WHAT TO WORK ON: Some of the lines below need repeating. Reproduce exactly those between the lines holding "glandular cells in" and "stained for a", inclusive.

Recorded data:
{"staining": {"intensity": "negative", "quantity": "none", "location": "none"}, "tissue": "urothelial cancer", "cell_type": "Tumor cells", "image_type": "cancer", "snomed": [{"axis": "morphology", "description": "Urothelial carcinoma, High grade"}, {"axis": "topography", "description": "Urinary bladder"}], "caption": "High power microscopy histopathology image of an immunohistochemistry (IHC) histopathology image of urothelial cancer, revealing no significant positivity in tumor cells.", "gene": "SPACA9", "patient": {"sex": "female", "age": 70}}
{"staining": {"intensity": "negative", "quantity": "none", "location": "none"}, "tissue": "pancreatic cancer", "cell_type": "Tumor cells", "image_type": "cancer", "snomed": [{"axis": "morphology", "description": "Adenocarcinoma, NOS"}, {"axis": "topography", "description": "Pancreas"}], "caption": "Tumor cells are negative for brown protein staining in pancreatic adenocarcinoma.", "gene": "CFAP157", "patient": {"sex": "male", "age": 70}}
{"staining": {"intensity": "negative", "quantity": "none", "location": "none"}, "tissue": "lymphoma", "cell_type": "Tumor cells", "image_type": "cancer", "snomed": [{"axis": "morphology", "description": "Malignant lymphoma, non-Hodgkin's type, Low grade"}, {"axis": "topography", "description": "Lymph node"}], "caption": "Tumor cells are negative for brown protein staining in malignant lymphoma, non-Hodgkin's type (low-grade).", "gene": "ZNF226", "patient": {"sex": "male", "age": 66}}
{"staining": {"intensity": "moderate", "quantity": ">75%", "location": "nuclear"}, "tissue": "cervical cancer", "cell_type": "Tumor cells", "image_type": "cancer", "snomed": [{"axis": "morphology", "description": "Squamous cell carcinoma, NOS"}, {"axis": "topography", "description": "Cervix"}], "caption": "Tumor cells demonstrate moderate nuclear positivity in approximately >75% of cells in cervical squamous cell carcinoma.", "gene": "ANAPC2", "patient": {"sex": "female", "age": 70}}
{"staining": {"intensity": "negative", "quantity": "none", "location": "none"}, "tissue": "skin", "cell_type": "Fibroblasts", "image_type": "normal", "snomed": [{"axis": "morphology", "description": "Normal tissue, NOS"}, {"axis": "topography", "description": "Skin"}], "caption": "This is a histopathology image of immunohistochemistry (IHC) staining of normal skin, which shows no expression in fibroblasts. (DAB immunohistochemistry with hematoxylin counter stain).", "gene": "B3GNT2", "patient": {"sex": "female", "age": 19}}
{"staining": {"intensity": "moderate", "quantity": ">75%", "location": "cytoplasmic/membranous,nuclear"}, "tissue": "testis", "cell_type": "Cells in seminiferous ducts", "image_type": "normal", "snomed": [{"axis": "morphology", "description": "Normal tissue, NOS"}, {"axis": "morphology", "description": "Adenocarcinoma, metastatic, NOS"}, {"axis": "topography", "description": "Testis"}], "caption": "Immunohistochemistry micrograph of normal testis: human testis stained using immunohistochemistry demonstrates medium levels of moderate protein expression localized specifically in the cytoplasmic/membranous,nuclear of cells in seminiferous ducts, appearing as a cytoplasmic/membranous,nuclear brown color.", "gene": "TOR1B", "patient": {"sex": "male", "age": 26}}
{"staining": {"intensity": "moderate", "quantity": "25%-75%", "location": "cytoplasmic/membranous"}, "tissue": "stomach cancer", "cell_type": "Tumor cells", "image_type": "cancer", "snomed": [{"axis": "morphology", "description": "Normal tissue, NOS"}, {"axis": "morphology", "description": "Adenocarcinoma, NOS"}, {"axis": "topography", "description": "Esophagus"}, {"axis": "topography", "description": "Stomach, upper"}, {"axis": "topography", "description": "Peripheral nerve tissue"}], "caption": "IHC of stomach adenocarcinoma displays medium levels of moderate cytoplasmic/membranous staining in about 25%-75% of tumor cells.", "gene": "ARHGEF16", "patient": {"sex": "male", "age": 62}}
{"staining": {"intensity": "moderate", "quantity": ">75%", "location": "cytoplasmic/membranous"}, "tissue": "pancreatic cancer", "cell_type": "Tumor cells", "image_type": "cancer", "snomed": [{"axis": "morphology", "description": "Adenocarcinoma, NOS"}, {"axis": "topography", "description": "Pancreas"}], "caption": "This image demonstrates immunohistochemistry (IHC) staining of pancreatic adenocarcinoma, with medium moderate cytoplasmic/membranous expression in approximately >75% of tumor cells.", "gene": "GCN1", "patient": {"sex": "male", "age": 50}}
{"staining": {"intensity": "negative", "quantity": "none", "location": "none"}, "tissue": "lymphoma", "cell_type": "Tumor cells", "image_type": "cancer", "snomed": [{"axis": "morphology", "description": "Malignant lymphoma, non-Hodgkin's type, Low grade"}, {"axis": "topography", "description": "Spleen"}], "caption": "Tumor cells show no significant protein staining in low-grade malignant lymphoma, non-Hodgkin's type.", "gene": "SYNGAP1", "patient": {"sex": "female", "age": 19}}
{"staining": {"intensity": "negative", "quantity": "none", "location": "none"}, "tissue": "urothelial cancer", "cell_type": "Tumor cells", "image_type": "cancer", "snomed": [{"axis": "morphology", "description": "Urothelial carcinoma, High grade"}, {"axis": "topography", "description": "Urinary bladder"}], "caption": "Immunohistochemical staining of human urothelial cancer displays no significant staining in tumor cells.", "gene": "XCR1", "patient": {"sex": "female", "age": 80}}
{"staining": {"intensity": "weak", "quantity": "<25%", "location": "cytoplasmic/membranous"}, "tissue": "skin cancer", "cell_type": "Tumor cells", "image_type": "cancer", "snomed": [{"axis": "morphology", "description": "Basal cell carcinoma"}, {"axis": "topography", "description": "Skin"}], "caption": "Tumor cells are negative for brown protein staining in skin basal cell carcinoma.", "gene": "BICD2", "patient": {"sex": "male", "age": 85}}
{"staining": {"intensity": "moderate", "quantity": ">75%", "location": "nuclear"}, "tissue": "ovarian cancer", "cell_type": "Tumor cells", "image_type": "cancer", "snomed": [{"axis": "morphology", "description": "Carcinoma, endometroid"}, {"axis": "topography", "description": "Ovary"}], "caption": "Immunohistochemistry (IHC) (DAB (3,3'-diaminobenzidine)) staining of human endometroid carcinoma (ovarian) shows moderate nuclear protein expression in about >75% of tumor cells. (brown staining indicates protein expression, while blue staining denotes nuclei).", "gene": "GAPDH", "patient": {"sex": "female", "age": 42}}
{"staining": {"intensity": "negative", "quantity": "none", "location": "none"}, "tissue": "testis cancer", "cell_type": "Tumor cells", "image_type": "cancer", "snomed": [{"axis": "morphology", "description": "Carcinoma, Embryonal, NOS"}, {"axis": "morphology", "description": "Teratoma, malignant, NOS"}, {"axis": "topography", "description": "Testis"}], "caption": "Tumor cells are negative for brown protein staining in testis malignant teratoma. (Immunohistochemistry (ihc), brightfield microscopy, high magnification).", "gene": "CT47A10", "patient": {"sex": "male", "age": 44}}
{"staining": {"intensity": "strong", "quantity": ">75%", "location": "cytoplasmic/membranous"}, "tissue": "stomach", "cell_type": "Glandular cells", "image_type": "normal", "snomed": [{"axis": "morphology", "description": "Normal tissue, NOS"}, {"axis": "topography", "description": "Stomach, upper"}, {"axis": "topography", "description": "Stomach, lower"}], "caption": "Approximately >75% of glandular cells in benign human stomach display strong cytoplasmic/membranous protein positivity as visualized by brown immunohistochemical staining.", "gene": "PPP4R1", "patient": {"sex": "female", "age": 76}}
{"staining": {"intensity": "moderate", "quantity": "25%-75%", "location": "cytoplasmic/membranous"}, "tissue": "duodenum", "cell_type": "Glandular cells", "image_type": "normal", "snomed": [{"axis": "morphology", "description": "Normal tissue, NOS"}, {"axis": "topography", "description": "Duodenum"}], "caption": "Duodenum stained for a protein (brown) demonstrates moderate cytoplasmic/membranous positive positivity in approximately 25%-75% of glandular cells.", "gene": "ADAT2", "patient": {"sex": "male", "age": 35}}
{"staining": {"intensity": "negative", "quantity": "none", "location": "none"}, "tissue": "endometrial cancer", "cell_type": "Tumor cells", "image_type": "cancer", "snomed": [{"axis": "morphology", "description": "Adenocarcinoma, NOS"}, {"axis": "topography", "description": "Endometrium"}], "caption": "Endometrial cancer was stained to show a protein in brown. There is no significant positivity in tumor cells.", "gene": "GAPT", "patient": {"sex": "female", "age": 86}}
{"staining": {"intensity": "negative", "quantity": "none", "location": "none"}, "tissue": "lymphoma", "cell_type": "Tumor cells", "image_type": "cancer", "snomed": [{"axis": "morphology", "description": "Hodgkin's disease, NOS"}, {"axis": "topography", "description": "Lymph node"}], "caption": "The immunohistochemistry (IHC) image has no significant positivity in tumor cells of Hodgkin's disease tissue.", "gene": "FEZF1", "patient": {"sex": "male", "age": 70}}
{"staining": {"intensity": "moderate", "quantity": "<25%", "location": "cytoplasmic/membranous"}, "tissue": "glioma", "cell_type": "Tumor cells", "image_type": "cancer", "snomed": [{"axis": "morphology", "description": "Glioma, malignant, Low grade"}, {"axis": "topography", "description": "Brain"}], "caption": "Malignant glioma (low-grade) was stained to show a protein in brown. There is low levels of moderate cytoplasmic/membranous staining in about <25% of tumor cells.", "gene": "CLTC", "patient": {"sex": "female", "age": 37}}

WRITTEN SOLUTION:
{"staining": {"intensity": "strong", "quantity": ">75%", "location": "cytoplasmic/membranous"}, "tissue": "stomach", "cell_type": "Glandular cells", "image_type": "normal", "snomed": [{"axis": "morphology", "description": "Normal tissue, NOS"}, {"axis": "topography", "description": "Stomach, upper"}, {"axis": "topography", "description": "Stomach, lower"}], "caption": "Approximately >75% of glandular cells in benign human stomach display strong cytoplasmic/membranous protein positivity as visualized by brown immunohistochemical staining.", "gene": "PPP4R1", "patient": {"sex": "female", "age": 76}}
{"staining": {"intensity": "moderate", "quantity": "25%-75%", "location": "cytoplasmic/membranous"}, "tissue": "duodenum", "cell_type": "Glandular cells", "image_type": "normal", "snomed": [{"axis": "morphology", "description": "Normal tissue, NOS"}, {"axis": "topography", "description": "Duodenum"}], "caption": "Duodenum stained for a protein (brown) demonstrates moderate cytoplasmic/membranous positive positivity in approximately 25%-75% of glandular cells.", "gene": "ADAT2", "patient": {"sex": "male", "age": 35}}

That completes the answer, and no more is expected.